Tarea A ::
Traduzca al inglés la siguiente oración del texto sobre la reina regente María Cristina: "Es claro que está creando una estructura favorable a ella, quizá, opuesta a los verdaderos intereses de su pequeña Isabel."

Extracto de la página ::

# # #

“Hay quien da por cierto que María Cristina celebró su casamiento morganático con Muñoz diez días después, el 28 de diciembre, a los tres meses justos de morir Fernando VIII. Lo positivo es que el 7 de noviembre de 1834 dio a luz una niña, a quien se puso el nombre de Victoria, y cuya crianza fue confiada a la señora de Castanedo, que para este fin se traslado a Segovia. La imprudente ostentación de lujo que rodeó a la misteriosa niña y a los encargados de ella, así en Segovia como luego en Aranjuez, despertó la curiosidad de aquellos vecino, que al fin averiguaron sin gran trabajo, y acabaron por revelar el origen de lo que se quería mantener cuidadosamente guardado”.
“En los últimos meses del año 35 dio a luz Cristina un niño,y para evitar los rumores y sospechas a que había dado lugar la niña Victoria, fueron trasladados los dos niños a Paris, en enero del año 37…”.
Algunos más detalles relacionados con este caso se cuentan en mi libro Aldea, Sitio, Pueblo. Aranjuez, 1750-1841. Las cursivas en este caso, son mías, indicando su importancia por lo que ocurrirá en Aranjuez en los siguientes años.
La reina Regente no quiere, no puede revelar su secreto. Sí irá asignando unos buenos empleos a los familiares y amigos, adeptos todos, de sus esposo Fernando Muñoz. Es claro que está creando una estructura favorable a ella, quizá, opuesta a los verdaderos intereses de su pequeña Isabel. En el caso de Aranjuez, todos estos personajes serían conocidos por “los Muñones”.

# # #

(Entradas del conjunto de datos)
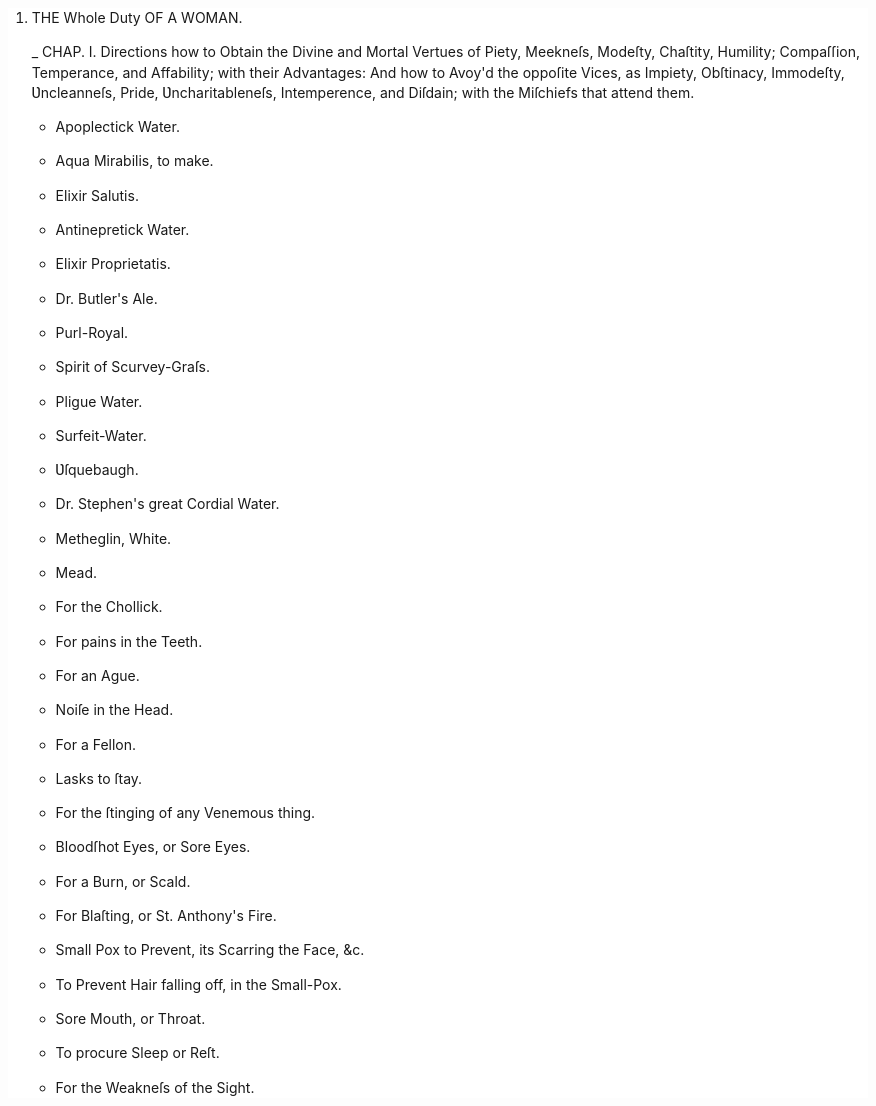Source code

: 1. THE Whole Duty OF A WOMAN.

    _ CHAP. I. Directions how to Obtain the Divine and Mortal Vertues of Piety, Meekneſs, Modeſty, Chaſtity, Humility; Compaſſion, Temperance, and Affability; with their Advantages: And how to Avoy'd the oppoſite Vices, as Impiety, Obſtinacy, Immodeſty, Ʋncleanneſs, Pride, Ʋncharitableneſs, Intemperence, and Diſdain; with the Miſchiefs that attend them.

      * Apoplectick Water.

      * Aqua Mirabilis, to make.

      * Elixir Salutis.

      * Antinepretick Water.

      * Elixir Proprietatis.

      * Dr. Butler's Ale.

      * Purl-Royal.

      * Spirit of Scurvey-Graſs.

      * Pligue Water.

      * Surfeit-Water.

      * Ʋſquebaugh.

      * Dr. Stephen's great Cordial Water.

      * Metheglin, White.

      * Mead.

      * For the Chollick.

      * For pains in the Teeth.

      * For an Ague.

      * Noiſe in the Head.

      * For a Fellon.

      * Lasks to ſtay.

      * For the ſtinging of any Venemous thing.

      * Bloodſhot Eyes, or Sore Eyes.

      * For a Burn, or Scald.

      * For Blaſting, or St. Anthony's Fire.

      * Small Pox to Prevent, its Scarring the Face, &c.

      * To Prevent Hair falling off, in the Small-Pox.

      * Sore Mouth, or Throat.

      * To procure Sleep or Reſt.

      * For the Weakneſs of the Sight.
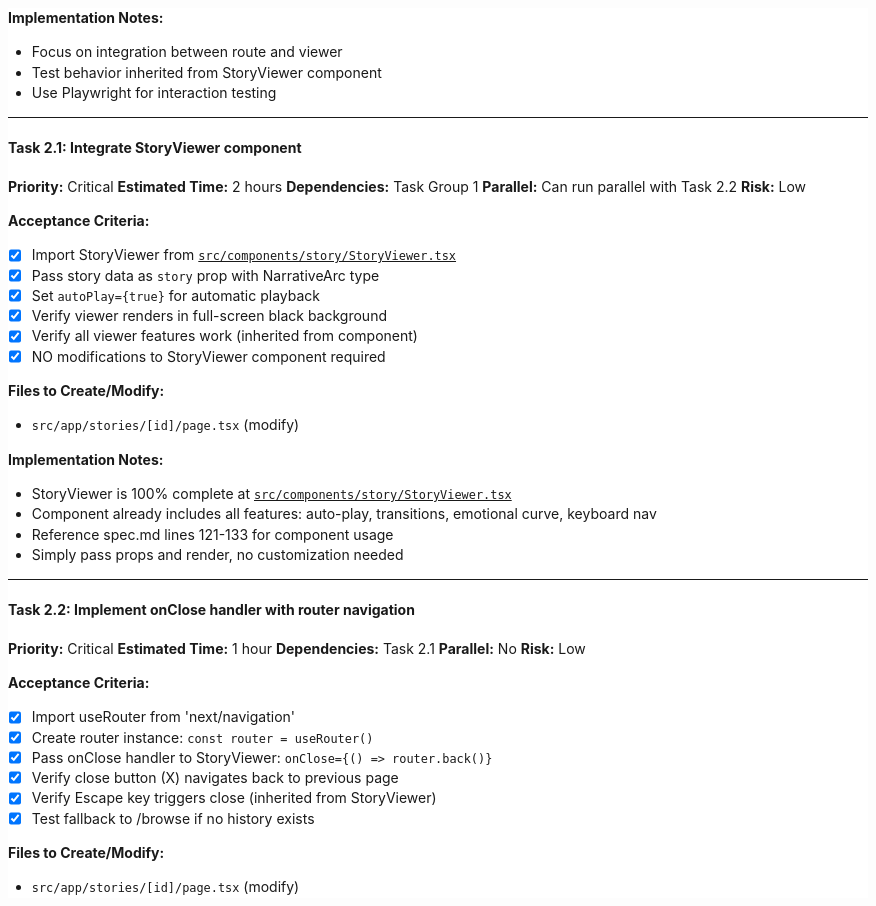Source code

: **Implementation Notes:**
- Focus on integration between route and viewer
- Test behavior inherited from StoryViewer component
- Use Playwright for interaction testing

---

#### Task 2.1: Integrate StoryViewer component
**Priority:** Critical
**Estimated Time:** 2 hours
**Dependencies:** Task Group 1
**Parallel:** Can run parallel with Task 2.2
**Risk:** Low

**Acceptance Criteria:**
- [x] Import StoryViewer from [`src/components/story/StoryViewer.tsx`](src/components/story/StoryViewer.tsx:1)
- [x] Pass story data as `story` prop with NarrativeArc type
- [x] Set `autoPlay={true}` for automatic playback
- [x] Verify viewer renders in full-screen black background
- [x] Verify all viewer features work (inherited from component)
- [x] NO modifications to StoryViewer component required

**Files to Create/Modify:**
- `src/app/stories/[id]/page.tsx` (modify)

**Implementation Notes:**
- StoryViewer is 100% complete at [`src/components/story/StoryViewer.tsx`](src/components/story/StoryViewer.tsx:1)
- Component already includes all features: auto-play, transitions, emotional curve, keyboard nav
- Reference spec.md lines 121-133 for component usage
- Simply pass props and render, no customization needed

---

#### Task 2.2: Implement onClose handler with router navigation
**Priority:** Critical
**Estimated Time:** 1 hour
**Dependencies:** Task 2.1
**Parallel:** No
**Risk:** Low

**Acceptance Criteria:**
- [x] Import useRouter from 'next/navigation'
- [x] Create router instance: `const router = useRouter()`
- [x] Pass onClose handler to StoryViewer: `onClose={() => router.back()}`
- [x] Verify close button (X) navigates back to previous page
- [x] Verify Escape key triggers close (inherited from StoryViewer)
- [x] Test fallback to /browse if no history exists

**Files to Create/Modify:**
- `src/app/stories/[id]/page.tsx` (modify)
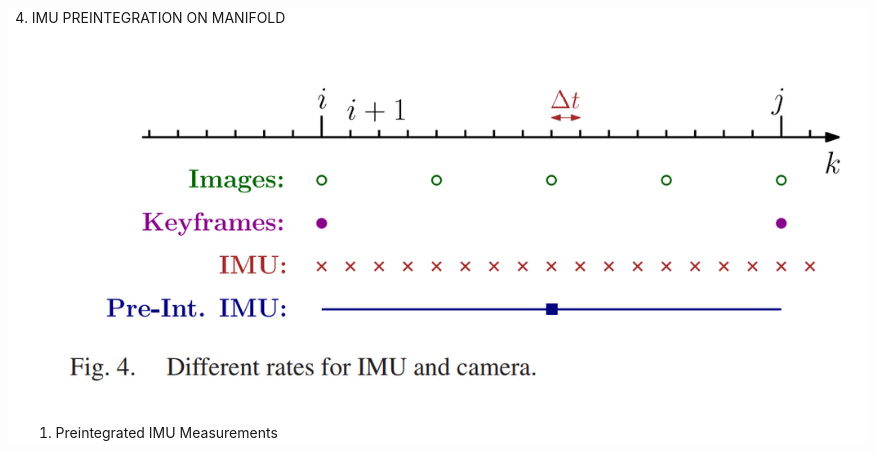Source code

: 4. IMU PREINTEGRATION ON MANIFOLD

    ![IMU PREINTEGRATION ON MANIFOLD](https://github.com/zhangx297/2024-Weakly-Report/blob/main/Pictures%20of%20papers/On-Manifold%20Preintegration%20for%20Real-Time%20Visual--Inertial%20Odometry_2.png)  

    1) Preintegrated IMU Measurements

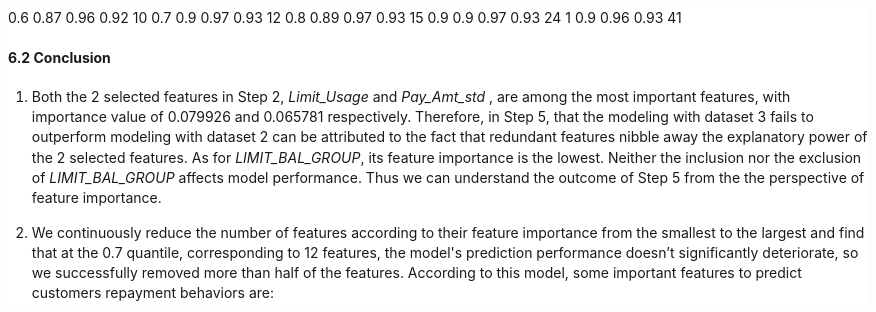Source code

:   <tr>
    <td class="tg-baqh">0.6</td>
    <td class="tg-8h9k">0.87</td>
    <td class="tg-8h9k">0.96</td>
    <td class="tg-8h9k">0.92</td>
    <td class="tg-8h9k">10</td>
  </tr>
  <tr>
    <td class="tg-baqh">0.7</td>
    <td class="tg-8h9k">0.9</td>
    <td class="tg-8h9k">0.97</td>
    <td class="tg-8h9k">0.93</td>
    <td class="tg-8h9k">12</td>
  </tr>
  <tr>
    <td class="tg-baqh">0.8</td>
    <td class="tg-8h9k">0.89</td>
    <td class="tg-8h9k">0.97</td>
    <td class="tg-8h9k">0.93</td>
    <td class="tg-8h9k">15</td>
  </tr>
  <tr>
    <td class="tg-baqh">0.9</td>
    <td class="tg-8h9k">0.9</td>
    <td class="tg-8h9k">0.97</td>
    <td class="tg-8h9k">0.93</td>
    <td class="tg-8h9k">24</td>
  </tr>
  <tr>
    <td class="tg-baqh">1</td>
    <td class="tg-8h9k">0.9</td>
    <td class="tg-8h9k">0.96</td>
    <td class="tg-8h9k">0.93</td>
    <td class="tg-8h9k">41</td>
  </tr>
</table>

#### 6.2 Conclusion

1. Both the 2 selected features in Step 2, *Limit_Usage* and *Pay_Amt_std* , are among the most important features,  with importance value of 0.079926 and 0.065781 respectively. Therefore, in Step 5, that the modeling with dataset 3 fails to outperform modeling with dataset 2 can be attributed to the fact that redundant features nibble away the explanatory power of the 2 selected features. As for *LIMIT_BAL_GROUP*, its feature importance is the lowest. Neither the inclusion nor the exclusion of  *LIMIT_BAL_GROUP* affects model performance. Thus we can understand the outcome of Step 5 from the the perspective of feature importance.

2. We continuously reduce the number of features according to their feature importance from the smallest to the largest and find that at the 0.7 quantile, corresponding to 12 features, the model's prediction performance doesn’t significantly deteriorate, so we successfully removed more than half of the features. According to this model, some important features to predict customers repayment behaviors are: 
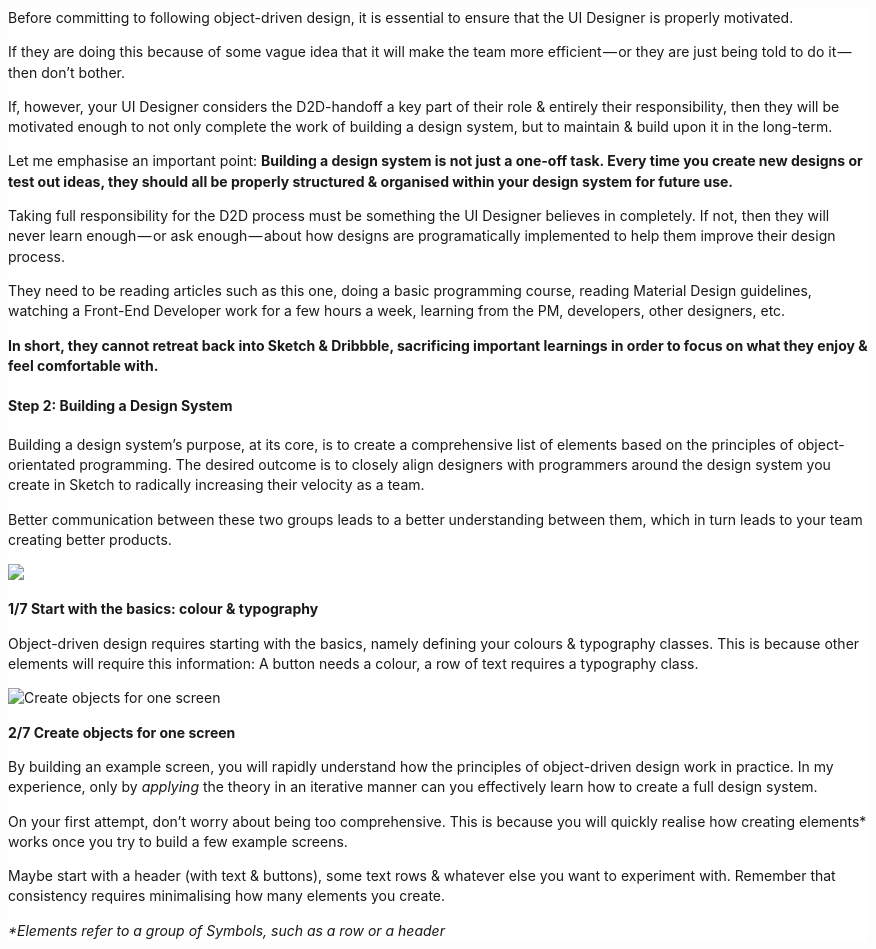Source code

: Before committing to following object-driven design, it is essential to ensure that the UI Designer is properly motivated.

If they are doing this because of some vague idea that it will make the team more efficient — or they are just being told to do it — then don’t bother.

If, however, your UI Designer considers the D2D-handoff a key part of their role & entirely their responsibility, then they will be motivated enough to not only complete the work of building a design system, but to maintain & build upon it in the long-term.

Let me emphasise an important point: **Building a design system is not just a one-off task. Every time you create new designs or test out ideas, they should all be properly structured & organised within your design system for future use.**

Taking full responsibility for the D2D process must be something the UI Designer believes in completely. If not, then they will never learn enough — or ask enough — about how designs are programatically implemented to help them improve their design process.

They need to be reading articles such as this one, doing a basic programming course, reading Material Design guidelines, watching a Front-End Developer work for a few hours a week, learning from the PM, developers, other designers, etc.

**In short, they cannot retreat back into Sketch & Dribbble, sacrificing important learnings in order to focus on what they enjoy & feel comfortable with.**

#### Step 2: Building a Design System

Building a design system’s purpose, at its core, is to create a comprehensive list of elements based on the principles of object-orientated programming. The desired outcome is to closely align designers with programmers around the design system you create in Sketch to radically increasing their velocity as a team.

Better communication between these two groups leads to a better understanding between them, which in turn leads to your team creating better products.

![](https://cdn-images-1.medium.com/max/2000/1*4iHUG2t0eN-ohh9v5UbH4A.jpeg)

**1/7 Start with the basics: colour & typography**

Object-driven design requires starting with the basics, namely defining your colours & typography classes. This is because other elements will require this information: A button needs a colour, a row of text requires a typography class.

![Create objects for one screen](https://cdn-images-1.medium.com/max/2000/1*eOnRXOD1lBOwvgTqNrJE0g.png)

**2/7 Create objects for one screen**

By building an example screen, you will rapidly understand how the principles of object-driven design work in practice. In my experience, only by _applying_ the theory in an iterative manner can you effectively learn how to create a full design system.

On your first attempt, don’t worry about being too comprehensive. This is because you will quickly realise how creating elements* works once you try to build a few example screens.

Maybe start with a header (with text & buttons), some text rows & whatever else you want to experiment with. Remember that consistency requires minimalising how many elements you create.

_*Elements refer to a group of Symbols, such as a row or a header_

# # #

Tarea B ::
En los registros, reproduzca las líneas comprendidas entre la que contiene "Better communication between" y la que contiene "for one screen**", ambas incluidas. Sustituya "basics" por "fundamentals" y deje todo lo demás sin cambios.

Respuesta escrita A ::
It is clear that she is creating a structure favorable to herself, perhaps opposed to the true interests of her little Isabel.

Respuesta escrita B ::
Better communication between these two groups leads to a better understanding between them, which in turn leads to your team creating better products.

![](https://cdn-images-1.medium.com/max/2000/1*4iHUG2t0eN-ohh9v5UbH4A.jpeg)

**1/7 Start with the fundamentals: colour & typography**

Object-driven design requires starting with the fundamentals, namely defining your colours & typography classes. This is because other elements will require this information: A button needs a colour, a row of text requires a typography class.

![Create objects for one screen](https://cdn-images-1.medium.com/max/2000/1*eOnRXOD1lBOwvgTqNrJE0g.png)

**2/7 Create objects for one screen**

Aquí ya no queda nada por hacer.